Based on the results on day 28 after treatment, mean tumor volume showed a statistically significant reduction (a 59% reduction) in the treated Group [VGX-100 (60 mg/kg), IP] compared to the control Group [Isotype (60 mg/kg), IP)]. VGX-100 also reduced incidence of metastatis to local lymph nodes by 55% in the treated Group compared to the control group. VGX-100 and Isotype had no obvious toxicity at these experimental doses. No acute body weight loss was observed in the treated Group during the entire study.

Claims
  • 1. A method of treating cancer in a human subject, comprising administering to the subject in combination therapeutically effective amounts of a VEGF-C antagonist and an anti-neoplastic composition.

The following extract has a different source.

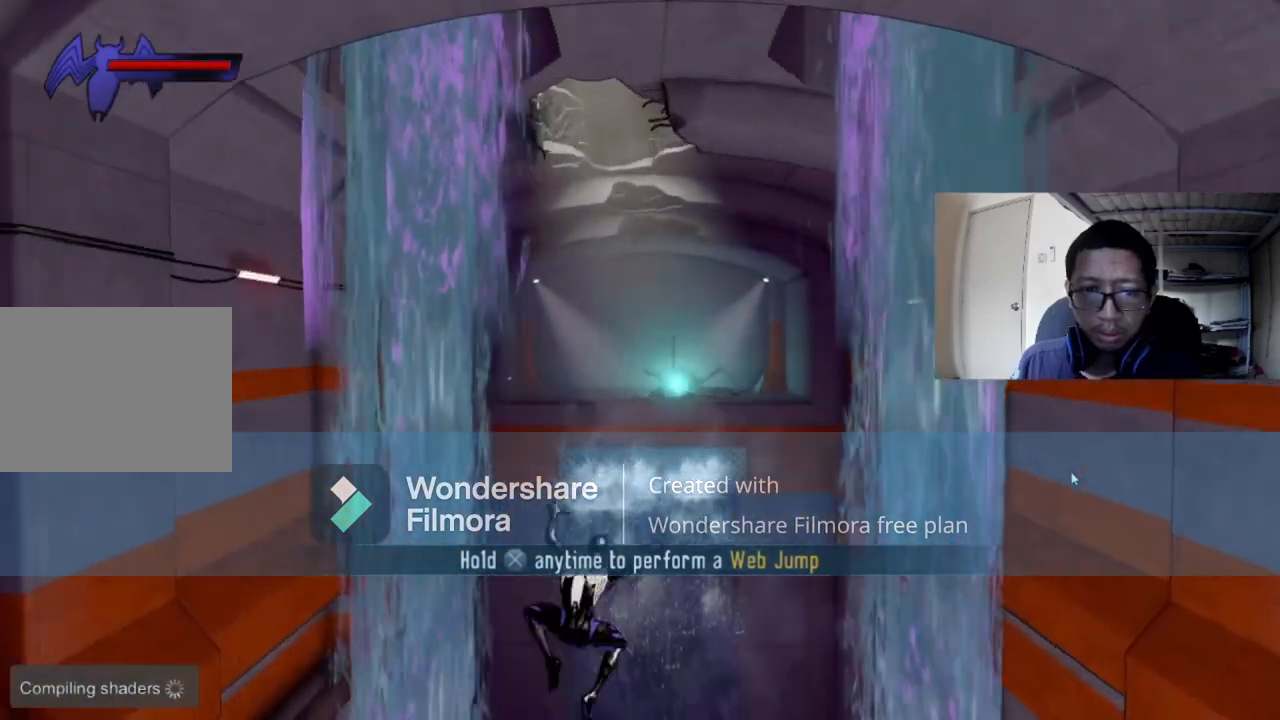
{"buttons": ["R2"], "left_stick": "up", "right_stick": "center", "events": []}
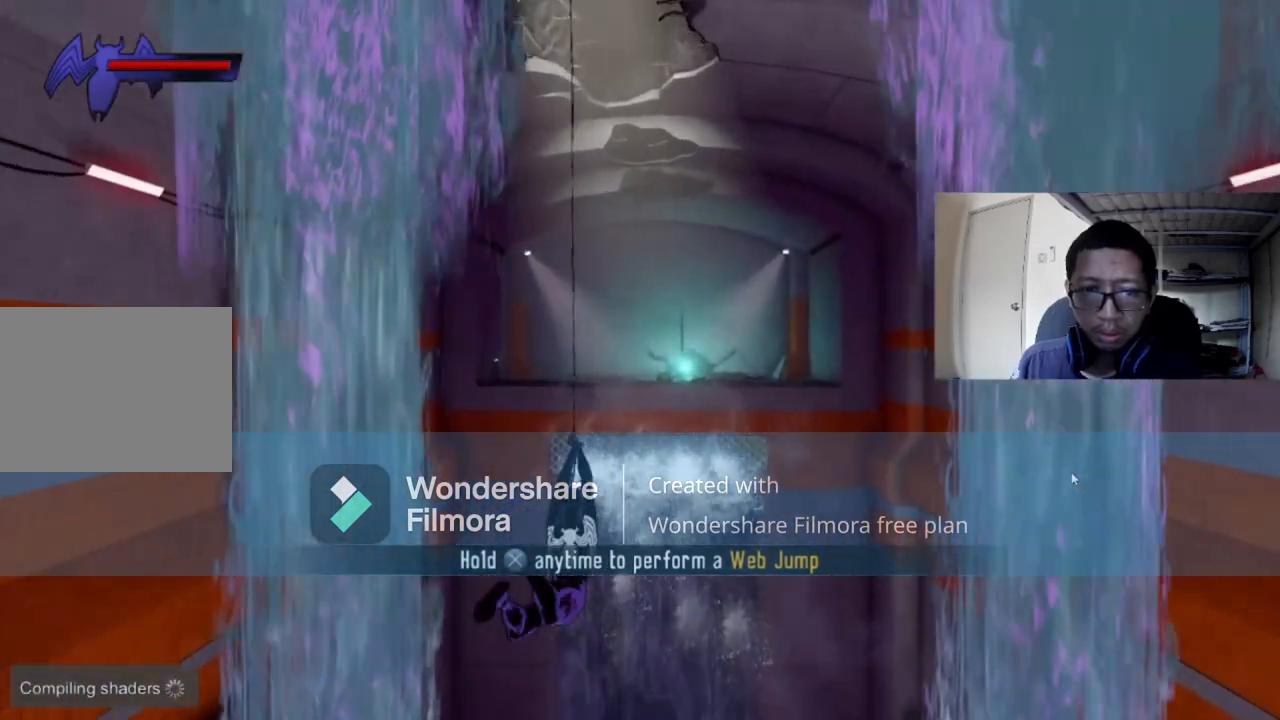
{"buttons": [], "left_stick": "up", "right_stick": "center", "events": [[400, "R2", "up"]]}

  • 2. The method of claim 1, wherein the VEGF-C antagonist is selected from a VEGF-C antibody, a VEGF-C variant, a VEGFR-3 antibody, a receptor specific for VEGF-C, a VEGFR-3 receptor, an aptamer capable of blocking VEGF-C or a receptor specific for VEGF-C, and a low molecular weight inhibitor of a VEGFR-3 tyrosine kinase.
  • 3. The method of claim 2, wherein the VEGF-C antibody binds the same epitope as the monoclonal VEGF-C antibody 69D09 produced by hybridoma ATCC PTA-4095.
  • 4. The method of claim 2 or claim 3, wherein the VEGF-C antibody is a human antibody.
  • 5. The method of claim 2 or claim 3, wherein the VEGF-C antibody is a humanized antibody.
  • 6. The method of claim 5, wherein the VEGF-C antibody is a humanized 69D09 antibody or fragment thereof.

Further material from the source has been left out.